Speakers
Details
Machine Learning and Data Science (ML) is starting to take the place in industry that "Information Technology" had in the late 1990s: businesses of all sizes and in all sectors, are recognizing how necessary it has become to develop predictive capabilities for continued profitability of their core competencies. To be effective, ML algorithms rely on high-quality training data – and not just any data, but data that is specific to the business problem that ML is applied to. Obtaining relevant training data can be very difficult for firms to do themselves, especially those early in their path towards incorporating ML into their operations.

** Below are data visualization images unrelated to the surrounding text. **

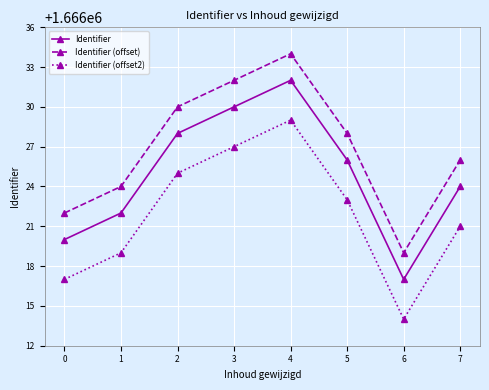

Rank the categories by Identifier (offset) value from highest to lowest.

4, 3, 2, 5, 7, 1, 0, 6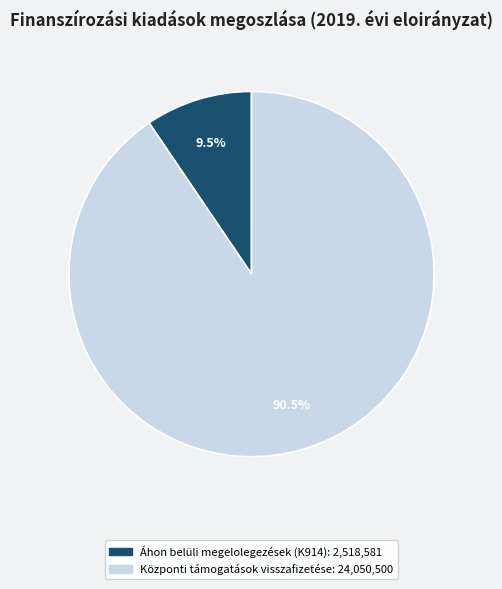

Is there a majority slice in this chart?

Yes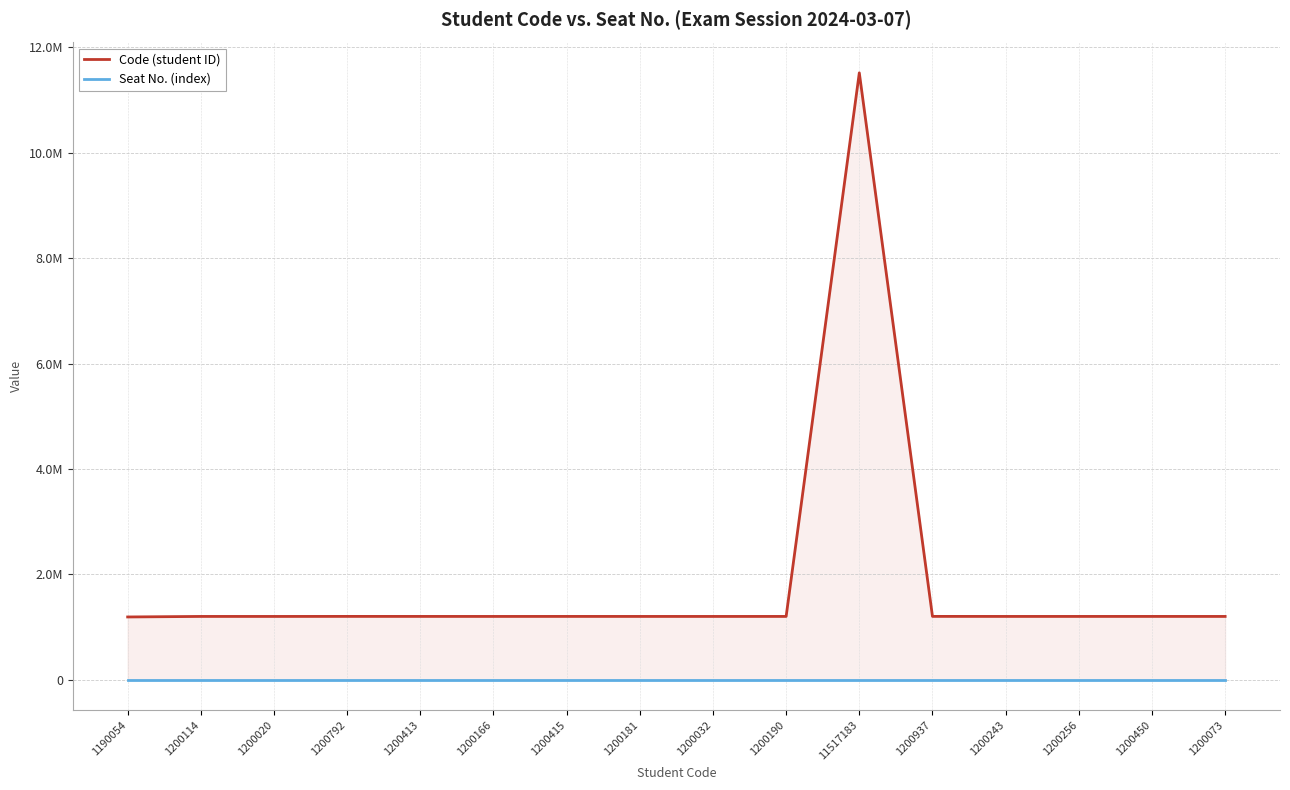

Which series has the widest spread of values?

Code (student ID)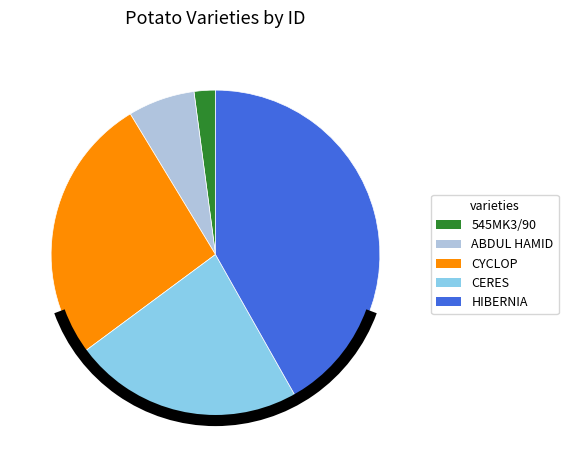

What is the largest slice in the pie chart?

HIBERNIA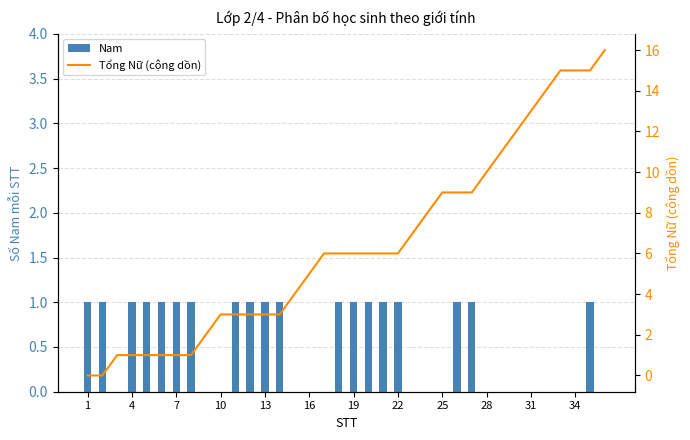

The value of Nam at 19 is 1. True or false?

True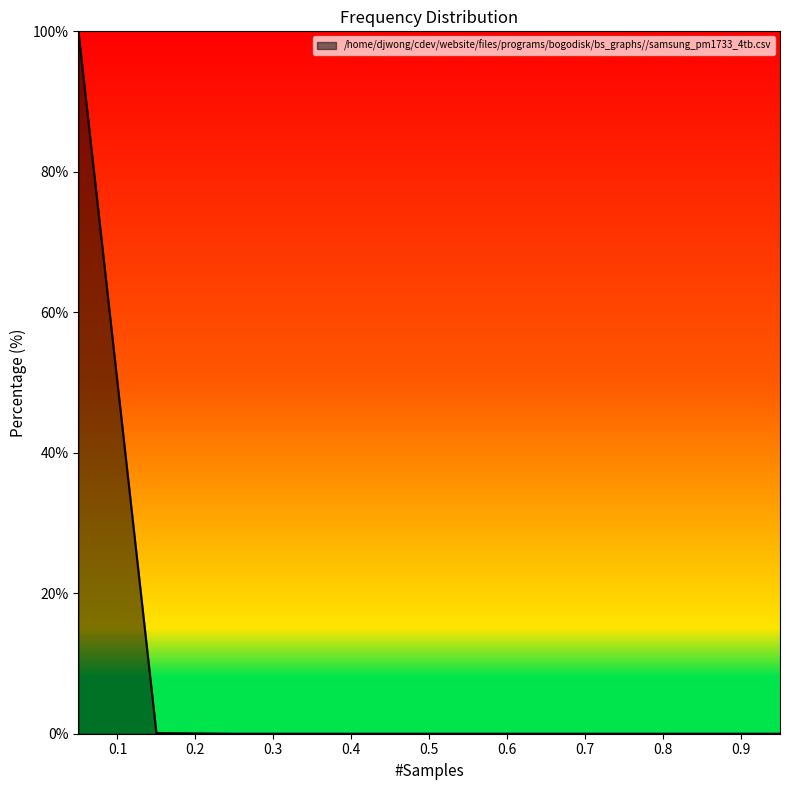

What is the maximum value shown in the chart?

99.9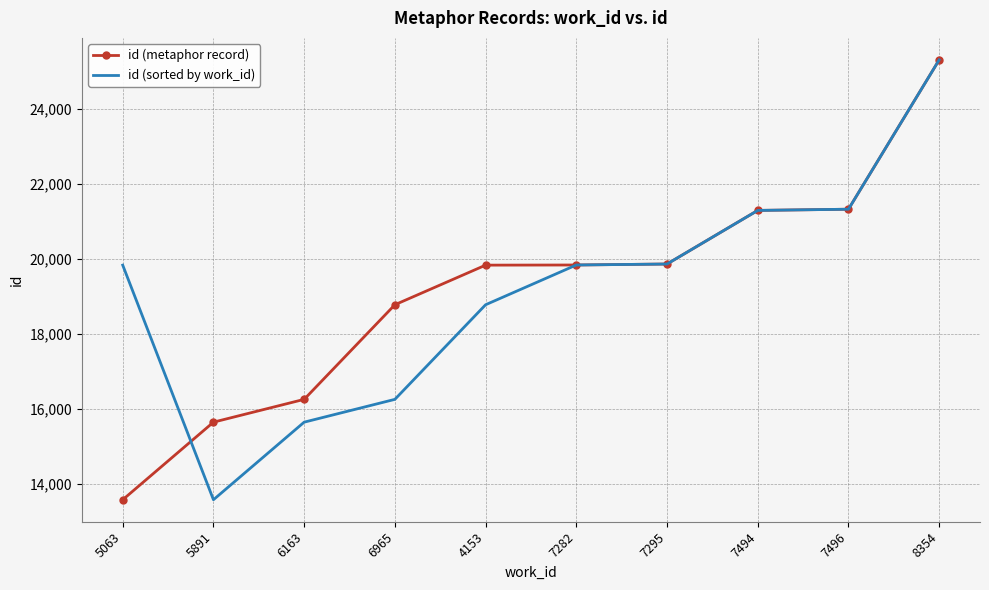

What is the maximum value for id (sorted by work_id)?

25306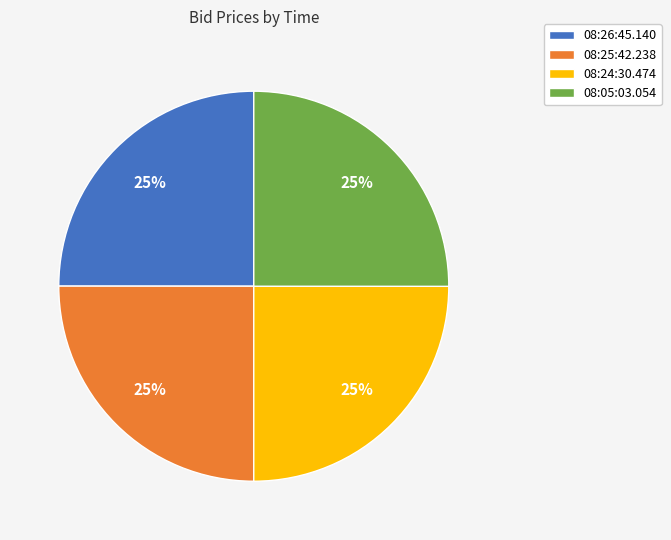

Count the number of slices in the pie.

4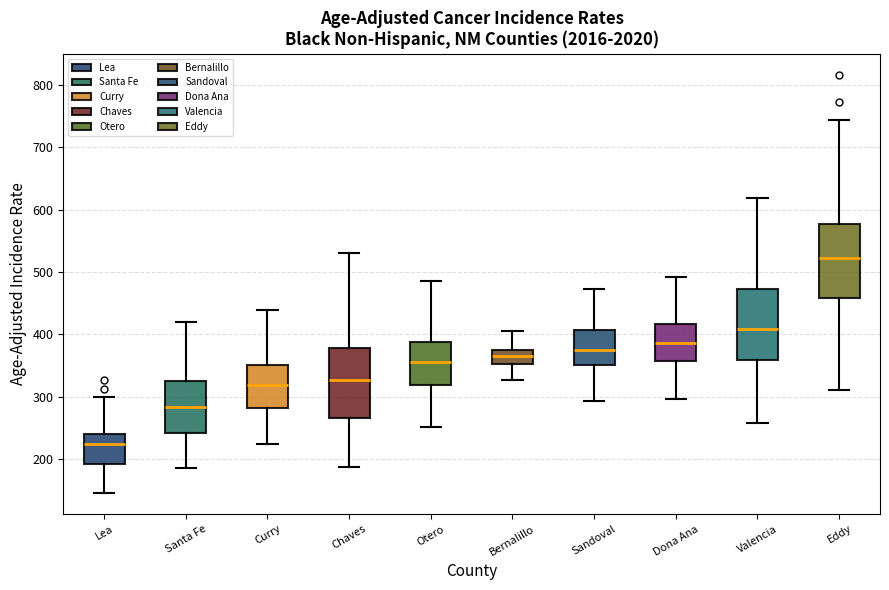

Reading left to right, transcribe this box plot: for each box, give where its median line is, the range the box spans, and where its two whiskers end, as read against the y-axis. The values are not printed on the chart, so give them approximately, as read against the axis.

Lea: median 220, box 190 to 240, whiskers 150 to 300
Santa Fe: median 280, box 240 to 330, whiskers 190 to 420
Curry: median 320, box 280 to 350, whiskers 220 to 440
Chaves: median 330, box 270 to 380, whiskers 190 to 530
Otero: median 350, box 320 to 390, whiskers 250 to 490
Bernalillo: median 360, box 350 to 370, whiskers 330 to 410
Sandoval: median 370, box 350 to 410, whiskers 290 to 470
Dona Ana: median 390, box 360 to 420, whiskers 300 to 490
Valencia: median 410, box 360 to 470, whiskers 260 to 620
Eddy: median 520, box 460 to 580, whiskers 310 to 740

This problem is only further exacerbated, as businesses increasingly need to solve these prediction problems in real-time (e.g. a ride-share company setting prices, retailers/restaurants sending targeted coupons to clear inventory), which means that data gets “stale” quickly. Therefore, it is imperative that there are real-time market structures for the buying and selling of training data for ML. Further it is insufficient to view ML performance metrics (e.g. RMSE) in isolation of real-world applications; for example, a 10% increase in prediction accuracy means very different things for a hedge fund maximizing profits vs. a retailer decreasing inventory costs vs. a hospital trying to save lives. Hence the value of a dataset will necessarily have to consider more than simply the prediction accuracy it provides. Domain knowledge will be just as essential, if not more so, if we aim to view data as an asset and create a rigorous method to define its value.